Student-centered decisions

This week, like many, has been filled with opportunities for reflection and growth as a tribe.

The big picture is sometimes hard to see in the day to day tasks that can sometimes seem overwhelming.  However, there was a moment yesterday that had me overwhelmed with emotion and gratitude towards our tribe.

To really understand the impact I must first tell you the story of a student.

The story is about a fourth grader that transferred into Vero Beach Elementary last year.

He was vocal about how much he hated school.  He was commited to disrupting learning in any and all ways possible.  Let's just say, I was a frequent visitor to his classroom.  He would throw items, curse, defy authority, and make open threats.

Despite this, I knew we could reach him.

There was a breakdown in my office last year.  He started talking to me about the show, "Full House."
Boom.  Connection.  You see sometimes it's that easy.  We immediately started talking about it and how much we both loved the show.  The morals and values that were engrained in it.  The complex characters that overcame tragedy and how a family came together to support each other.

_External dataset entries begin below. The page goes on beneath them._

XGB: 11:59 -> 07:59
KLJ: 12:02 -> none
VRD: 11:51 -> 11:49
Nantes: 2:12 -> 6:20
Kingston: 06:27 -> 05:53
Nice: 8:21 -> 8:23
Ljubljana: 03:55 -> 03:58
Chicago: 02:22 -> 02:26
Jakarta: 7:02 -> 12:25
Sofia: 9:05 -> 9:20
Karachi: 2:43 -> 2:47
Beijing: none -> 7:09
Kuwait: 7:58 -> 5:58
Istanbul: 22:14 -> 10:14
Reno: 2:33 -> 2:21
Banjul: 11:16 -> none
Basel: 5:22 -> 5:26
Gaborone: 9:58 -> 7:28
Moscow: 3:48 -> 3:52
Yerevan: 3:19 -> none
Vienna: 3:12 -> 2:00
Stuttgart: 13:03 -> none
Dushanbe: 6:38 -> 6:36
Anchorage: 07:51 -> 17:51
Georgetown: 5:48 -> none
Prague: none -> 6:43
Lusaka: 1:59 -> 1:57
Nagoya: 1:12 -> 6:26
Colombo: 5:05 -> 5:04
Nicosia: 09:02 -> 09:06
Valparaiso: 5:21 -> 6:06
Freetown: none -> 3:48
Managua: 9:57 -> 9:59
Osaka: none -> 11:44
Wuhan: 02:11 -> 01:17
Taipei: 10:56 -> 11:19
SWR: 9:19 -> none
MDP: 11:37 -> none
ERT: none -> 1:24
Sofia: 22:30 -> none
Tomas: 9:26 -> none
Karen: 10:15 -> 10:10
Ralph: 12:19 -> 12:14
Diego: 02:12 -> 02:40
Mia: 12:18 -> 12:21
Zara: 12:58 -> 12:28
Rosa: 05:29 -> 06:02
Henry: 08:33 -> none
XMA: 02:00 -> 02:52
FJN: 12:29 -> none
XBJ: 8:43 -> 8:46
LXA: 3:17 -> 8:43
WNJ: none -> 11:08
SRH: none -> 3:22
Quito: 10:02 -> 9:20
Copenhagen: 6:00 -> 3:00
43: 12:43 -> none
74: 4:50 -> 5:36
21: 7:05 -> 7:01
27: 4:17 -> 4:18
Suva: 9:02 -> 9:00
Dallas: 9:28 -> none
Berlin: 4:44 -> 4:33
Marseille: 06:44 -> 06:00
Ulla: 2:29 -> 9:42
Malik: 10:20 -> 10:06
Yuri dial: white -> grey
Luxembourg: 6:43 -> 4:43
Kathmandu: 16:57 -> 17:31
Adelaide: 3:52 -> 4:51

The conversation ended with him telling me that I remind him of DJ Tanner and that in the new version, she's a mom.

This kid melted my heart in that moment.

Fast forward to this year.  Structures have been put in place and this student is thriving.  Not only is he academically improving, but he has built friendships and has developed strong leadership skills.  He became a member of our first media production team and always has a smile on his face.

This doesn't happen by accident.

Thank you to all the VBE tribe that make student-centered decisions and encourage, connect, and push our Little Indians.

Yesterday his teacher tweeted out a writing sample.  It was absolutely impressive to see the student's growth.  However, I cried (more like sobbed like a baby) when I found out the work was his.

It's not the test score that will matter in his life.  It's the teacher that takes time to celebrate his growth and share it with the world that will make the change.